Pubblicato da in data 26 Luglio 2019

Delusione al festival Tav: Non ci sono governi amici

(foto Adnkronos)

Pubblicato il: 27/07/2019 10:41

La notizia che l’Italia ha inviato ieri sera alla Ue la lettera con cui conferma l’intenzione di proseguire nella realizzazione della Torino-Lione non è stata accolta bene a Venaus tra i partecipanti al Festival dell’alta felicità che alle 13.30 si ritroveranno al punto di informazioni per prendere parte al corteo contro la Tav. “I cinquestelle ci hanno voltato le spalle – spiega Laura D’Aniello, studentessa di Lingue – avevano detto una cosa sulla Tav e ora ne fanno un’altra. Un atteggiamento vergognoso”.

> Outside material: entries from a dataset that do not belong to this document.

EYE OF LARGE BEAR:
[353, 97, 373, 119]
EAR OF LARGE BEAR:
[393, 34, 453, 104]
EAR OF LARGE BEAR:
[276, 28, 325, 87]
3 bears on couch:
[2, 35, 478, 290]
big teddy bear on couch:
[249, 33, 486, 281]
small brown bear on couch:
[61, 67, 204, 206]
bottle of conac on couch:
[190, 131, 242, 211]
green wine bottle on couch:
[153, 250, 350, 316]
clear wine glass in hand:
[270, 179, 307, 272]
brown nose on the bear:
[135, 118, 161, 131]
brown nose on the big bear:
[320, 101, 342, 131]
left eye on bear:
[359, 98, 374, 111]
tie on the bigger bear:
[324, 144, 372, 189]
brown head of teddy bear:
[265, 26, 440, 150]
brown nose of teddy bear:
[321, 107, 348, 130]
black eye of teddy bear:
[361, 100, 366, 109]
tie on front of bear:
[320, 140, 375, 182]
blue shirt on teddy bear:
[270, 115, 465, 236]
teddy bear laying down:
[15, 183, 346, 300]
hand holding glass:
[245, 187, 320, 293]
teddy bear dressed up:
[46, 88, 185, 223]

“Ci sentiamo traditi – ribatte Giuliano Verdicchio, 28 anni, che per partecipare al Festival è arrivato ieri sera a Venaus con la fidanzata dalla Sicilia -. Io credo a questa battaglia perché degli amici mi hanno spiegato quanto è dannosa la Tav. E ho votato Cinquestelle pensando anche a questa situazione che dura da anni ma sono deluso perché alla fine per il Sud il Governo non fa niente, per la Tav ha fatto decidere a Salvini”.

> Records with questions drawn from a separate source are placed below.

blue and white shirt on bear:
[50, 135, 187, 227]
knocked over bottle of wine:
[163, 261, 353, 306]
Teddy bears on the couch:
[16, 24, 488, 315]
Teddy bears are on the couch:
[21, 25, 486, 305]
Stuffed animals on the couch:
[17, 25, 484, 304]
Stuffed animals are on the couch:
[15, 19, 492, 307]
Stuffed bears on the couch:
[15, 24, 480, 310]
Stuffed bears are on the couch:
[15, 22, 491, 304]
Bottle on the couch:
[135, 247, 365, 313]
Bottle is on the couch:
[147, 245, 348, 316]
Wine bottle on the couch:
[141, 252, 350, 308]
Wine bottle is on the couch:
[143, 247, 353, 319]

Maria Padovano, invece, 45 anni, ha portato con sé anche sua figlia di 4 anni. “Sono venuta qui – spiega – perché la Tav non ci serve. La Val di Susa deve restare com’è, non ci interessano i soldi ma la Valle deve essere salvata e abbiamo capito che il Governo ha preso una posizione che non ci aspettavamo, quindi dobbiamo lottare ancora più di prima”. Intanto, nell’accampamento che ieri sera si è riempito ancor di più di tende, sono spuntati anche dei cartelli che chiariscono il gelo dei partecipanti nei confronti dei Cinquestelle. “Non ci sono governi amici”, recita uno dei cartelli.